Il n’a pas dit ça pour me blesser. C’est un fait. Même les personnes en bonne santé courent un risque.

Refroidissement rapide

Il m’a tendu une sucette glacée à la fraise. C’était divin. Mais plus important encore, cela m’a refroidi de l’intérieur. Puis vint le véritable test.

Trempez vos mains dans l’eau froide.

Pieds, oreilles, mains. Ces zones regorgent d’artères et de veines. Le refroidissement du sang à ces endroits refroidit le reste du corps. Rapide.

« On fait ainsi baisser leur température beaucoup plus rapidement. »

Douchez-vous sous l’eau froide. Pas glacé. Si l’eau est trop froide, vos vaisseaux sanguins rétrécissent. Vous emprisonnez la chaleur à l’intérieur. Gardez-le tempéré.

C’est un simple conseil. Pourtant, des enquêtes montrent que seule une infime fraction des Britanniques prend des mesures pour se protéger du soleil. Maxwell montra mon sac. Pas de bouteille d’eau. Par une journée chaude.

Embrasser la chaleur

Nous devons entraîner notre corps pour cela. Maxwell pense que l’exercice aérobique aide. Le jogging permet au cœur de pomper efficacement le sang vers la peau pour la refroidir. Vient ensuite l’exposition.

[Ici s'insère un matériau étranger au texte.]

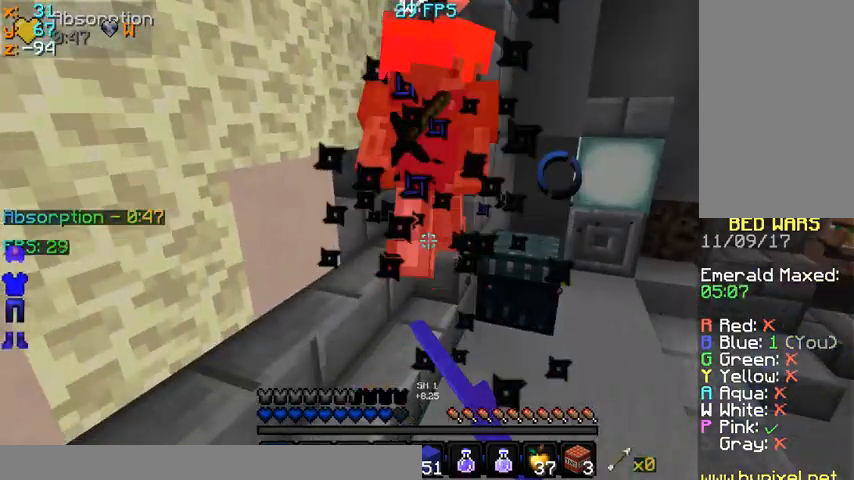
{"keys": ["d", "space", "w"], "mouse": ["left"], "events": [[200, "a", "down"], [200, "mouse_left", "up"], [267, "d", "up"], [267, "mouse_left", "down"], [300, "d", "down"], [300, "mouse_left", "up"], [433, "a", "up"], [433, "mouse_left", "down"], [433, "w", "down"]]}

Il y a une tente sauna dans le coin laboratoire. Une personne. Petit. Chaud.

Des séances de sauna régulières vous changent. Les vaisseaux sanguins apprennent à se dilater. Les glandes sudoripares deviennent plus intelligentes. La sueur elle-même devient moins salée. Vous conservez vos électrolytes.

« Nous considérons la chaleur comme un ennemi », a noté Maxwell. “Ce n’est pas obligatoire.”

Il veut que nous réécrivions le récit. La chaleur sûre est thérapeutique.

J’ai quitté le laboratoire avec un mal de tête. J’avais chaud. Soif. Je savais exactement ce que je devais faire. Plus de temps au sauna. Peut-être un peu de jogging éventuellement. Cette partie sera plus difficile.

Le briefing sur l’urgence climatique

Pas de sucre enrobant les faits. Rowan Hofer, rédacteur en chef du podcast New Scientist, s’est entretenu avec trois scientifiques de renom : Nathalie Seddon, Kevin Anderson et Paul Behrens.

Ils parlent de la crise de la nature. La crise climatique. Il n’est pas possible de résoudre les problèmes sans d’abord en comprendre l’ampleur. C’est une urgence. Les données n’attendent pas.